Nesta segunda-feira, a Bloomberg publicou sobre uma denúncia feita pela Circle, emissora do USD Coin (USDC), contra a Binance em 2022. A empresa alega em sua denúncia que a Binance não praticou a devida gestão do lastro do BUSD, fazendo com que parte do suprimento da stablecoin não tivesse colateral.

Essa é uma questão secundária, mas importante, avalia Isac Costa. Não é possível ter certeza, no entanto, se é esse o motivador por trás da decisão da SEC.

Pode acontecer no Brasil?

As stablecoins lastreadas no real são relativamente pequenas quando comparadas ao valor de mercado das líderes do segmento, como Tether USD (USDT) e USDC. No Brasil, contudo, a stablecoin BRZ movimentou R$ 1,3 bilhão no quatro trimestre de 2022, apontam dados da Receita Federal. O montante fica atrás somente do USDT.

Uma ação da CVM contra stablecoins lastreadas no real, embora tenha um impacto menor em comparação ao caso SEC e BUSD, não deixa de ser algo relevante para o mercado brasileiro. Mas esta é uma possibilidade remota, na visão de Julian Lanzadera, da Transfero.

“A CVM já se manifestou recentemente com o Parecer de Orientação nº 40 e foi clara ao dizer que stablecoins podem ou não ser consideradas valores mobiliários, a depender da essência econômica dos direitos conferidos a seus titulares, bem como da função que assuma ao longo do desempenho do projeto a ele relacionado”, diz Lanzadera.

O sócio da Transfero defende que a essência econômica do BRZ é servir como conector em reais entre o mercado financeiro tradicional e o digital. Através do BRZ, acrescenta, é possível que um investidor brasileiro interaja com protocolos Web3 “usando um ativo referenciado em sua moeda de origem”.

“Isso torna a experiência menos complexa para o usuário que queira explorar a infinidade de possibilidades que o mercado de criptoativos oferece”, avalia Lanzadera. Ele acrescenta que o BRZ não garante seu preço em proporção 1:1 com o real, sendo a proporção regida “puramente por forças de mercado que atuam para manter o equilíbrio”.

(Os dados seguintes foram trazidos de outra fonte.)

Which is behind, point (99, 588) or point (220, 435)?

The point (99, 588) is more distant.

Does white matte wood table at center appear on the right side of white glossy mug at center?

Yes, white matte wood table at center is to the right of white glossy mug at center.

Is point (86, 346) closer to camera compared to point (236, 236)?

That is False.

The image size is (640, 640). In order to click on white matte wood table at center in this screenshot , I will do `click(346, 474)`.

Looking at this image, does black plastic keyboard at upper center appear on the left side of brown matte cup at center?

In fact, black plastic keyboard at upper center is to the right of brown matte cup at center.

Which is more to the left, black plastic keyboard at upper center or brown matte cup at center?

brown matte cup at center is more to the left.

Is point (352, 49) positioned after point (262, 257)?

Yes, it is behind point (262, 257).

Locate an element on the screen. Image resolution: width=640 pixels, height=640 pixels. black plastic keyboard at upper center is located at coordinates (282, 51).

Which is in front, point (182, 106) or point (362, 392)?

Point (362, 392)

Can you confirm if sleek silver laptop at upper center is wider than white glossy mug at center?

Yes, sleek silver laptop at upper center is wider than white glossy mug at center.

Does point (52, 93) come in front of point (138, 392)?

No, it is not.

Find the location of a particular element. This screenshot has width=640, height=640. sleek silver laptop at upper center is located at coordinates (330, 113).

Fernando Henriques, da Bitypreço, entende que a postura da CVM no Brasil é bem diferente daquela adotada pela SEC nos Estados Unidos. Isso se deve, em grande parte, pela atuação de Gary Gensler no mercado de criptomoedas estadunidense, que busca ganhar visibilidade para a sua figura através da criação de um cenário de litigância.

“Aqui no Brasil, não temos um personagem assim, não tem esse apetite por litígio. Além disso, há muito diálogo entre a CVM e as empresas do setor”, acrescenta Henriques. Ele afirma ainda que o tamanho do mercado de stablecoins lastreadas no real é pequeno, fazendo com que a CVM busque focar em outras áreas do mercado de criptomoedas, como a recente aprovação para regular os ativos digitais no Brasil.

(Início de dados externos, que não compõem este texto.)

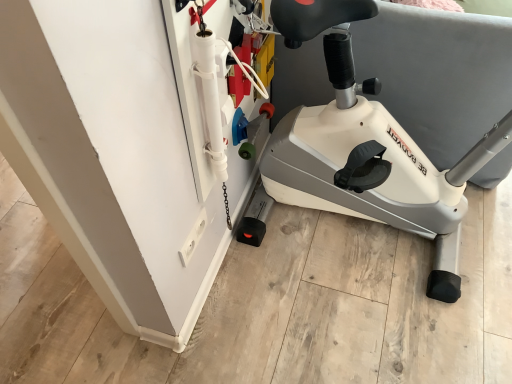
You are a GUI agent. You are given a task and a screenshot of the screen. Output one action in this format:
    pyautogui.click(x=<x>, y=<y>)
    Task: Click on the vacant space in front of white plastic stationary bicycle at center
    This screenshot has width=512, height=384.
    Given the screenshot: What is the action you would take?
    pyautogui.click(x=382, y=332)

O advogado Isac Costa também acredita que, por enquanto, o tamanho do mercado de stablecoins lastreadas no real ainda não cria urgência na CVM para cuidar do assunto. Ele avalia que, na maior parte, esses tokens são mais utilizados para facilitar pagamentos.

“Desse modo, ainda não vejo um produto financeiro envolvendo stablecoins lastreadas em real que autorizem a conclusão de que há um benefício econômico em decorrência de terceiro”, conclui Costa.